Sean was held for about 90 minutes in a reception area, she says, because the hospital could not confirm that the check had cleared. Sean was allowed to see the doctor only after he advanced MD Anderson $7,500 from his credit card. The hospital says there was nothing unusual about how Sean was kept waiting. According to MD Anderson communications manager Julie Penne, “Asking for advance payment for services is a common, if unfortunate, situation that confronts hospitals all over the United States.” The total cost, in advance, for Sean to get his treatment plan and initial doses of chemotherapy was $83,900.
Brill’s article continues, talking about how the medical industry has turned into big business, placing money in the hands of businessmen while burying patients and
even Doctors in massive debt.
The president of MD Anderson is paid like someone running a prosperous business. Ronald DePinho’s total compensation last year was $1,845,000. That does not count outside earnings derived from a much publicized waiver he received from the university that, according to the Houston Chronicle, allows him to maintain unspecified “financial ties with his three principal pharmaceutical companies.” DePinho’s salary is nearly triple the $674,350 paid to William Powers Jr., the president of the entire University of Texas system, of which MD Anderson is a part.

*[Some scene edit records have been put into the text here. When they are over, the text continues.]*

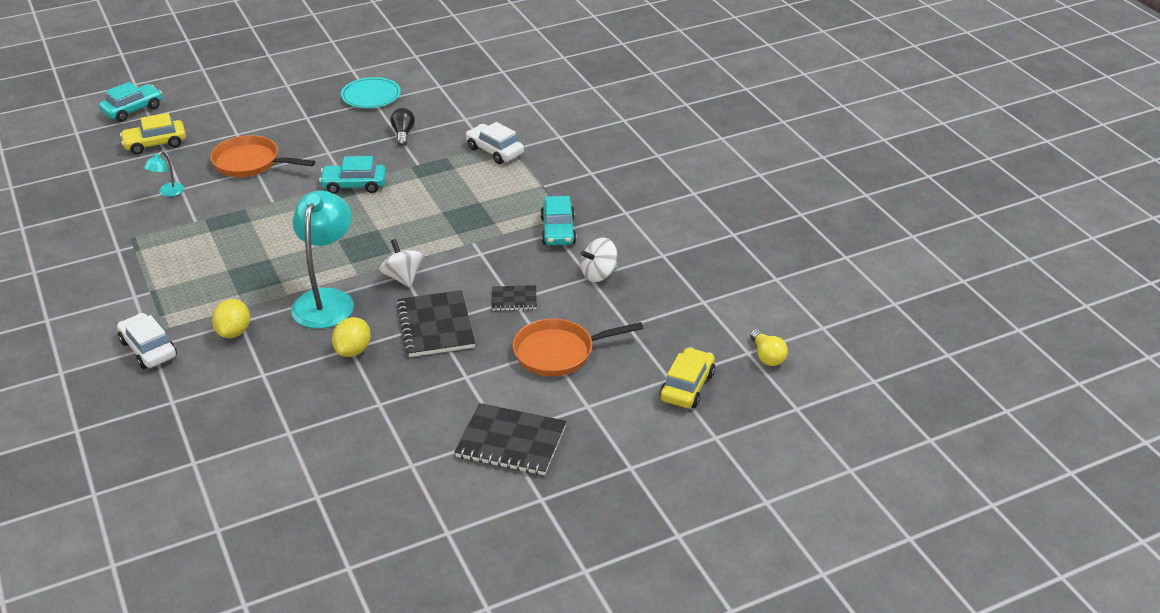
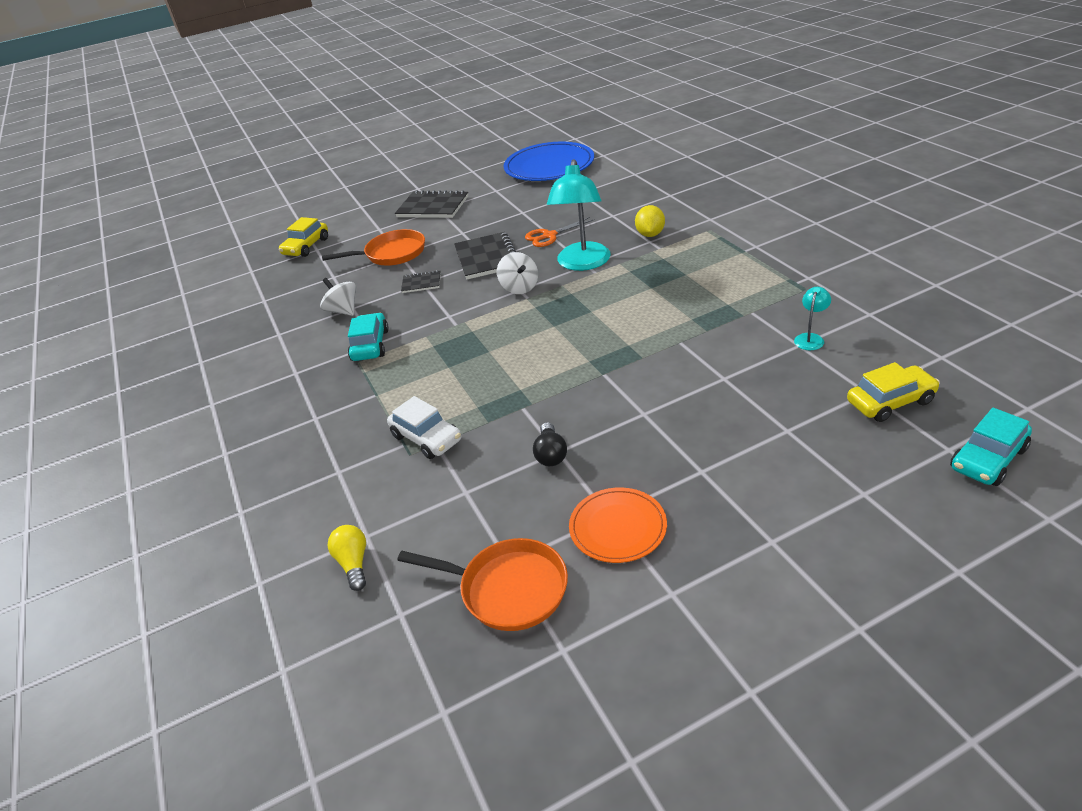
camera: 175 degrees left, 0 degrees up
white car [117,313,177,369] -> none
orange pan [210,135,315,177] -> orange pan moved to [397,538,568,631]
turquoise car [319,156,386,194] -> none
yellow lemon [332,317,371,357] -> orange scissors [525,217,595,247]
turquoise plate [341,77,401,108] -> orange plate [569,487,667,563]
white spinning top [580,238,617,282] -> white spinning top turned 105 degrees counterclockwise [320,278,357,316]
yellow light bulb [750,329,788,366] -> yellow light bulb moved to [328,525,366,591]
none -> blue plate [504,142,594,181]

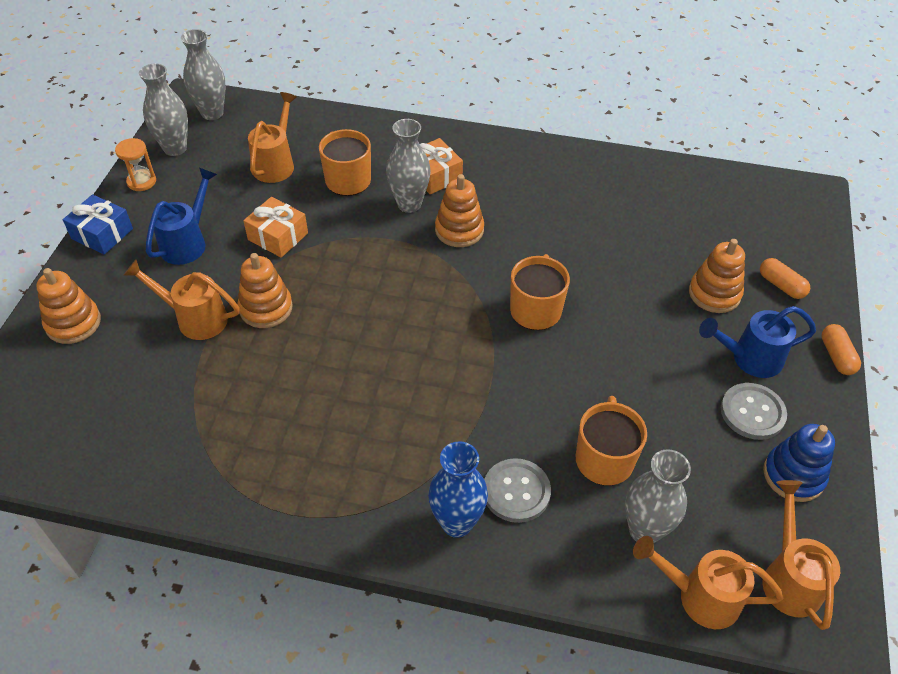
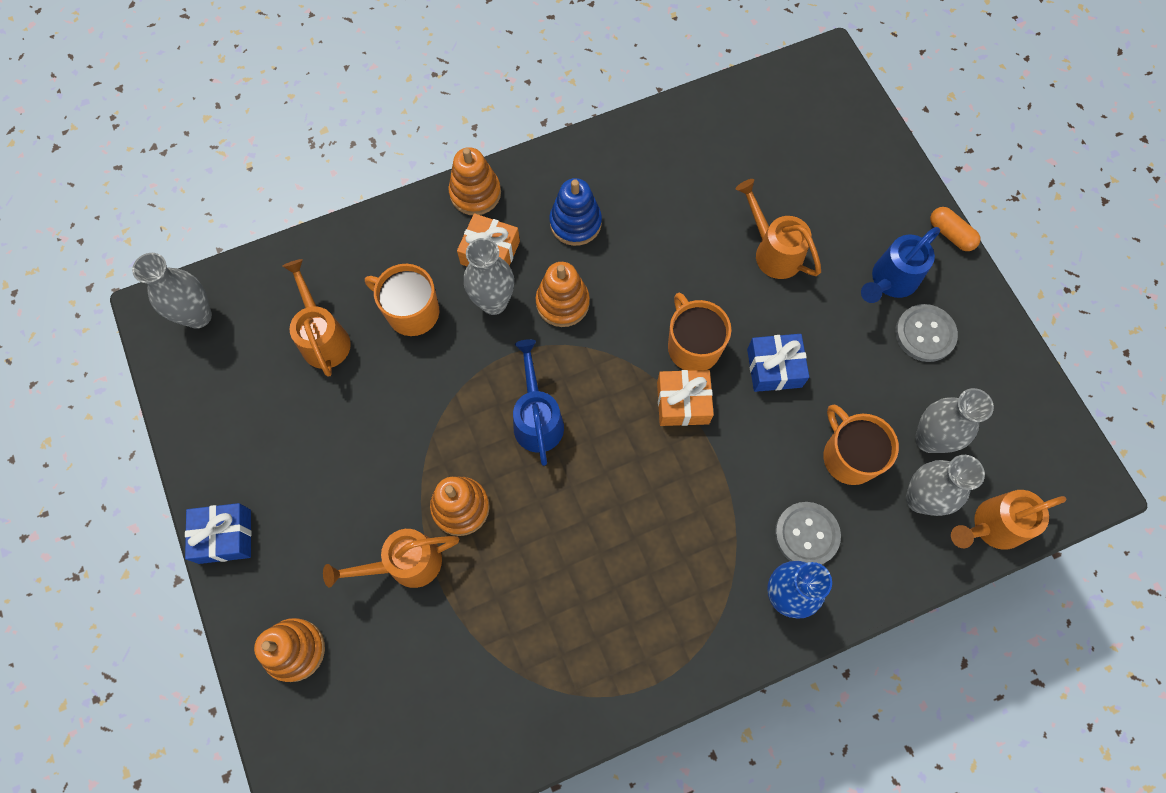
camera: 35 degrees left, 20 degrees up
orange hourglass [115,138,156,191] -> none
grey vase [139,63,188,156] -> grey vase moved to [915,388,994,453]
blue watering can [146,168,217,265] -> blue watering can moved to [513,339,564,466]
orange gift [243,197,308,258] -> orange gift moved to [657,370,714,426]
orange stacking toy [689,239,745,313] -> orange stacking toy moved to [448,147,501,215]
orange capsule [760,258,810,299] -> none
orange watering can [762,480,840,630] -> orange watering can moved to [736,179,821,279]
blue stacking toy [763,424,835,502] -> blue stacking toy moved to [549,178,602,246]
none -> blue gift [747,334,809,392]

Brill continues, detailing just how unbelievable our health care costs have become, telling the story of a woman charged $25,000 for a diagnosis of heartburn.
According to one of a series of exhaustive studies done by the McKinsey & Co. consulting firm, we spend more on health care than the next 10 biggest spenders combined: Japan, Germany, France, China, the U.K., Italy, Canada, Brazil, Spain and Australia. We may be shocked at the $60 billion price tag for cleaning up after Hurricane Sandy. We spent almost that much last week on health care. We spend more every year on artificial knees and hips than what Hollywood collects at the box office. We spend two or three times that much on durable medical devices like canes and wheelchairs, in part because a heavily lobbied Congress forces Medicare to pay 25% to 75% more for this equipment than it would cost at Walmart.
So who’s setting these prices? Apparently it’s a faceless position called “The Chargemaster”.
The price is the problem. Stamford Hospital spokesman Scott Orstad told me that the $199.50 figure for the troponin test was taken from what he called the hospital’s chargemaster. The chargemaster, I learned, is every hospital’s internal price list. Decades ago it was a document the size of a phone book; now it’s a massive computer file, thousands of items long, maintained by every hospital. Stamford Hospital’s chargemaster assigns prices to everything, including Janice S.’s blood tests. It would seem to be an important document. However, I quickly found that although every hospital has a chargemaster, officials treat it as if it were an eccentric uncle living in the attic. Whenever I asked, they deflected all conversation away from it. They even argued that it is irrelevant. I soon found that they have good reason to hope that outsiders pay no attention to the chargemaster or the process that produces it. For there seems to be no process, no rationale, behind the core document that is the basis for hundreds of billions of dollars in health care bills.
The bottom line is that this is an industry completely lacking proper supervision, and it has become viciously dangerous to the physical and financial health of our population. Just like the Justice system and the Educational system, these are institutions that have turned against the American people.
Make no mistake- we are all under attack.